Part II: The Third Way, economics, equality and the State
in The Third Way and beyond

One major theme in discussions of New Labour and the Third Way more generally has concerned the Third Way's credibility as a social democratic force. Anthony Giddens's Third Way rests on a social theory of modernisation and globalisation and uses the notion of 'generative equality' to propose a new model for social policy. Private Finance Initiative (PFI) has been seen as an important part of the government's strategy to modernise public services and an economically feasible way of rebuilding the decaying public infrastructure, especially in the health service.

Part II

The Third Way, economics, equality and the State

One major theme in discussions of New Labour and the Third Way more generally has concerned the Third Way’s credibility as a social democratic force. As Part III shows, that credibility is based in part on its appeal to community, although there are some doubts about whether the appeal is a convincing one or whether community is genuinely social democratic, especially if it displaces values like equality. But the Third Way has also hung its social democratic credentials on its claim to promote a more equal society and save public services.

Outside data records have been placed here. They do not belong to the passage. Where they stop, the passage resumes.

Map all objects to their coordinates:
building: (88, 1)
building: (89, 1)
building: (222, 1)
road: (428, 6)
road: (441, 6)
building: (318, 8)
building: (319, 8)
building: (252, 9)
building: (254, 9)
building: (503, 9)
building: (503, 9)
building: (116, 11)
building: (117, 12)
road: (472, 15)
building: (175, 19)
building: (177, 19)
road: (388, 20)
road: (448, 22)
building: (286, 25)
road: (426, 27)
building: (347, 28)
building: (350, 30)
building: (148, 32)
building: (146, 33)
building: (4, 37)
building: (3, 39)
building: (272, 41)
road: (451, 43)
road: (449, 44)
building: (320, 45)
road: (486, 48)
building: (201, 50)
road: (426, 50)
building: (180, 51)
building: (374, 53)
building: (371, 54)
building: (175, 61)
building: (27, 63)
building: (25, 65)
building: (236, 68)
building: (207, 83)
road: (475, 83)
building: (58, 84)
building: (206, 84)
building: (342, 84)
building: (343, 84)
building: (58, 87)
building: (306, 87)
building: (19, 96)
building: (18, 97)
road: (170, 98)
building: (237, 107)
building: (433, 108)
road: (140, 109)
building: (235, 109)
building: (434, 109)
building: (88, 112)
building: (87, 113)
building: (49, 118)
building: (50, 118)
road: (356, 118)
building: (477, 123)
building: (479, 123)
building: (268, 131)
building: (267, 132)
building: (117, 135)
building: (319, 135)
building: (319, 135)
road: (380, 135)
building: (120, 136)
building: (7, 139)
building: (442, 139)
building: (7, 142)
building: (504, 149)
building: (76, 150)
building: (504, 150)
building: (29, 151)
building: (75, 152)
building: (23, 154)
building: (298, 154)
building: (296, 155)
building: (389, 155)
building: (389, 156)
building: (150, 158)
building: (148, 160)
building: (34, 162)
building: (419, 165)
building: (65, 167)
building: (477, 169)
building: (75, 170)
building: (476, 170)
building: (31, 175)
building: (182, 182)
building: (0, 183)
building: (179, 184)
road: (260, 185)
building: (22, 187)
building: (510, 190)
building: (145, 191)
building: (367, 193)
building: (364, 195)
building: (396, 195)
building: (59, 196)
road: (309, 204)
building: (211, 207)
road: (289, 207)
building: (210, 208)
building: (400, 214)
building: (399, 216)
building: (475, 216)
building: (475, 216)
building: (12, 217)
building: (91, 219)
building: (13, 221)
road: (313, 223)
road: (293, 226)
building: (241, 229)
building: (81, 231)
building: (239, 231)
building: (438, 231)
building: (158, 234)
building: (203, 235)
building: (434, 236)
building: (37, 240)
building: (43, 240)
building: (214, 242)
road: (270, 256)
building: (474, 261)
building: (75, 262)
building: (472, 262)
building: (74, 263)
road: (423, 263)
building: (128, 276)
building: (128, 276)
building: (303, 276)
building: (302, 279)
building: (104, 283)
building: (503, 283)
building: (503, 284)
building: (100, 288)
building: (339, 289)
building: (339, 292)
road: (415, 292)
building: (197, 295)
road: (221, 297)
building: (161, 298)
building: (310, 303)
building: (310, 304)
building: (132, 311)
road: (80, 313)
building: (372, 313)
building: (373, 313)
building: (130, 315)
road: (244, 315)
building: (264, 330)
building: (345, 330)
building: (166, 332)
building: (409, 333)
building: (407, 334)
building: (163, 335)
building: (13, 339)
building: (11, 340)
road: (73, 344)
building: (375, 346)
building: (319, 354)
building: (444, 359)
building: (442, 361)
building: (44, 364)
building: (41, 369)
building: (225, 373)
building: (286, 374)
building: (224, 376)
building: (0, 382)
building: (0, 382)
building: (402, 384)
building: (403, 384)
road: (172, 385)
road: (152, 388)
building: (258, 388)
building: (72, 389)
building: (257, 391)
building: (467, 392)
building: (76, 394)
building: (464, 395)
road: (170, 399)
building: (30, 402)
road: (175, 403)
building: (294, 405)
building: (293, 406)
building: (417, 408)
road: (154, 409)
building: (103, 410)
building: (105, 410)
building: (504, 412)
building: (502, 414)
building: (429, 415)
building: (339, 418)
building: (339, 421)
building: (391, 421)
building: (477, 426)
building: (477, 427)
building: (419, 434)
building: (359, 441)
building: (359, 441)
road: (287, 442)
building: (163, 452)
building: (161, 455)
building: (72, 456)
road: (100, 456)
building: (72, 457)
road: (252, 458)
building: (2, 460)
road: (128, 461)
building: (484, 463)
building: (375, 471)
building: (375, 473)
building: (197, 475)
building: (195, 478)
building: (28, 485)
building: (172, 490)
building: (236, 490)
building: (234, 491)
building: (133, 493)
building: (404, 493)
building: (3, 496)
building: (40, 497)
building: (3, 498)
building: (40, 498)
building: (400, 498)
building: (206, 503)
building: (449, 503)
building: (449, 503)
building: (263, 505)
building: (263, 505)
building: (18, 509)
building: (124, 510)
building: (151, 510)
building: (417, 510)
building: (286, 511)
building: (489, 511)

There is some controversy over its promotion of social equality, however, because the Third Way also says that it is no longer concerned with the Old Left’s concern for equal outcomes and because saving public services requires private sector involvement. These two propositions go against traditional Left support of redistribution in creating more equal outcomes in society. They also challenge the Left’s perception of public services as something that should be run by public actors according to social need, without the involvement of the private sector and profit. The controversy goes further when some critics see the replacement of equal outcomes by equality of opportunity as not even that. Equality of opportunity seems to envisage minimum opportunities and sufficiency for all as a baseline beyond which opportunities will not be equally shared, especially in the absence of some sort of redistribution of income and wealth. Stephen Driver, and Pete McCullen and Colin Harris investigate such issues, with an emphasis on defending the Third Way’s egalitarianism, although not without their own reservations about the Third Way. Public–private partnership, furthermore, has been defended in the name of pragmatism – the Left should not be so dogmatic in its antipathy to private sector involvement in public services. If the public sector can be improved through private sector investment, then the Left should be open-minded about such investment. Eric Shaw, however, questions whether New Labour’s pragmatic arguments actually work. For him, the pragmatic case for the Private Finance Initiative does not stand up. It seems that there may be more than a merely pragmatic belief in the private sector among the politicians of the Third Way.

Welfare reform has been central to the Third Way in both the USA and UK. Stephen Driver asks whether New Labour’s US-influenced welfare reforms involve a continuation of the New Right, rather than a Third Way break from them. Can an approach based on social exclusion and ‘work first’ promote egalitarian social democratic goals? Driver argues that there are continuities between Labour and Conservative approaches to welfare reform. However, he suggests that there are important social democratic elements in New Labour policy which cast doubt on a straightforward ‘neo-liberal convergence’ thesis. There is some egalitarianism and social democracy in New Labour’s Third Way.

For McCullen and Harris equality is what differentiates the Left from the Right, and they suggest that the redefinition of equality by Giddens and by New Labour marks a significant departure from post-war social democratic goals. Giddens’s Third Way rests on a social theory of modernisation and globalisation and uses the notion of ‘generative equality’ to propose a new model for social policy. McCullen and Harris critically assess this idea of ‘generative equality’ from a managerial perspective. On the positive side, they argue that Giddens’s prescriptions for generative welfare policies and equality have much in common with those of the management literature of the last two decades which emphasises the importance of individual responsibility and ‘empowerment’ over Taylorist command and control approaches. It is argued, however, that Giddens’s use of Maslow’s hierarchy of needs as a model for the creation of ‘happiness’ and ‘self-actualisation’ is open to misinterpretation and that a stronger egalitarianism is needed for the realisation of generative equality and happiness, and for self-actualisation.

Eric Shaw discusses New Labour’s Private Finance Initiative (PFI), which separates the commissioning of public services through public authorities from the provision of those services which the private sector is encouraged to undertake. PFI has been seen as an important part of the government’s strategy to modernise public services and an economically feasible way of rebuilding the decaying public infrastructure, especially in the health service. It is presented as a pragmatic approach, which goes beyond both the right-wing dogmas that the private sector should own and provide public services and the leftist belief that the State should be the sole provider. Partnerships between public and private, it is argued, can secure higher public sector investment. The New Labour Government argues that PPP–PFI ‘works best’. Shaw, however, argues that there is little substance to the British Government’s claim that the PFI is, on pragmatic grounds, the most effective way of renewing the capital infrastructure of the NHS. There must be other reasons for the Government’s preference for private sector involvement. The alleged pragmatism of the Third Way is cast into doubt.